TEXTE DE LA PAGE:
=-=-=

Nouveau sinistre à bord du sous-marin nucléaire La Perle à Toulon : le risque radioactif écarté

Publié le Mis à jour le
Écrit par Anne Le Hars .

Un nouveau sinistre s'est déclaré sur le sous-marin nucléaire La Perle, actuellement en travaux à la base navale de Toulon. Maîtrisé, tout risque radioactif a été écarté.

Et de deux !

Ravagé par un spectaculaire incendie en juin 2020 alors qu'il était en maintenance à Toulon, le sous-marin nucléaire La Perle est une nouvelle fois touché par les flammes.

Ce lundi 26 septembre à la mi-journée, une combustion "a priori de matériaux isolants" a été détectée "au niveau d'un local destiné au stockage de vivres" à l'avant du sous-marin.

Une quarantaine de marins-pompiers de la base navale, renforcés par 52 marins-pompiers 

de Marseille, se sont alors attaqués à des "points chauds, c'est-à-dire une combustion sans flammes", en utilisant de l'eau pour faire baisser la température. 

Plus tard dans la soirée, la préfecture maritime a précisé à l'AFP que "ces points chauds ont été éteints", précisant dans un communiqué que "par mesure de précaution, le sous-marin reste sous surveillance des équipes d'intervention".

"Il n'y a eu aucun risque radioactif, le sous-marin étant en arrêt froid", c'est-à-dire chargé en combustible nucléaire dans sa partie arrière, "mais le réacteur à l'arrêt", avait précisé plus tôt dans la soirée le porte-parole de la préfecture maritime Pierre-Louis Josselin indiquant que des prélèvements ont été effectués pour s'assurer de l'absence de risques.

=-=-=

Entrées du jeu de données:

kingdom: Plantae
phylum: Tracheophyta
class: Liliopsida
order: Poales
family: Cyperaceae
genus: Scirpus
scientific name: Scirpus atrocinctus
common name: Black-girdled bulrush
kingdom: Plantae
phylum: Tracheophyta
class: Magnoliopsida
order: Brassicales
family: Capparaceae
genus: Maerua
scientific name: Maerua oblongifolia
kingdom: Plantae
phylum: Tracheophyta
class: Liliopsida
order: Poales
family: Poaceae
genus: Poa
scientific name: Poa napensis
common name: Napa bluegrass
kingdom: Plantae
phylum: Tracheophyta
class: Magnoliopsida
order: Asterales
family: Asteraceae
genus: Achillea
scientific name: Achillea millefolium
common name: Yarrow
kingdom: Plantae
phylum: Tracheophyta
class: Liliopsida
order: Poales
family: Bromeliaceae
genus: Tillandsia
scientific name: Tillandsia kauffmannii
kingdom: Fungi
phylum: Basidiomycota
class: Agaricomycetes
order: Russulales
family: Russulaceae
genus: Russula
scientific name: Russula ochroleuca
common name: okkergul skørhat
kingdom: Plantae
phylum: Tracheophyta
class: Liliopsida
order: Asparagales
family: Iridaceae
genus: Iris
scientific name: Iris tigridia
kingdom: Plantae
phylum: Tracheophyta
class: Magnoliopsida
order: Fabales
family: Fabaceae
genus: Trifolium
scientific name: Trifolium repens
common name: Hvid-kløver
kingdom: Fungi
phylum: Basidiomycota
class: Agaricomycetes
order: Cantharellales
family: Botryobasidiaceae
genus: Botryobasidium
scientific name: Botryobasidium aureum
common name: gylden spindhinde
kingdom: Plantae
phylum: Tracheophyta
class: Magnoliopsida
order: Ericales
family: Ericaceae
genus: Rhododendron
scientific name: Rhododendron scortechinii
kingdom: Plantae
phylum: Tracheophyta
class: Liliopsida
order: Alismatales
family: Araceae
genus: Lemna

=-=-=

EXERCICES À RÉALISER:
a: Reproduisez fidèlement l'article sur le sous-marin La Perle, en commençant par « Un nouveau sinistre » et en poursuivant jusqu'à « a été écarté. ».
b: Poursuivez l'article sur le sous-marin La Perle au-delà de sa dernière phrase.

RÉPONSES PAR EXERCICE:
a:
Un nouveau sinistre s'est déclaré sur le sous-marin nucléaire La Perle, actuellement en travaux à la base navale de Toulon. Maîtrisé, tout risque radioactif a été écarté.

b:
Si la préfecture maritime avait d'abord évoqué un "incendie" dans un communiqué, il a préféré parler de "combustion sans flammes". Les causes du sinistre n'ont pas été déterminées à ce stade, a-t-il ajouté.

Naval Group mène les travaux sur ce bâtiment militaire.

2020 puis 2022

La Perle avait en 2020 dû subir de lourdes réparations à Cherbourg. Sa mise à la casse avait même été évoquée.

Il avait ensuite regagné Toulon en octobre 2021 pour la finalisation des travaux intérieurs notamment.

"Ce sinistre n'était pas comparable à celui de 2020, qui était un feu industriel, avec des flammes importantes", selon le porte-parole de la préfecture maritime. C'est un éclairage, qui aurait en 2020 entraîné la combustion d'une feuille de plastique et ensuite ravagé le sous-marin nucléaire.

Il avait fallu 14 heures pour en venir à bout. 

Le SNA Perle a été mis en service en 1990 :

Le cycle opérationnel du sous-marin était prévu initialement au premier semestre 2023.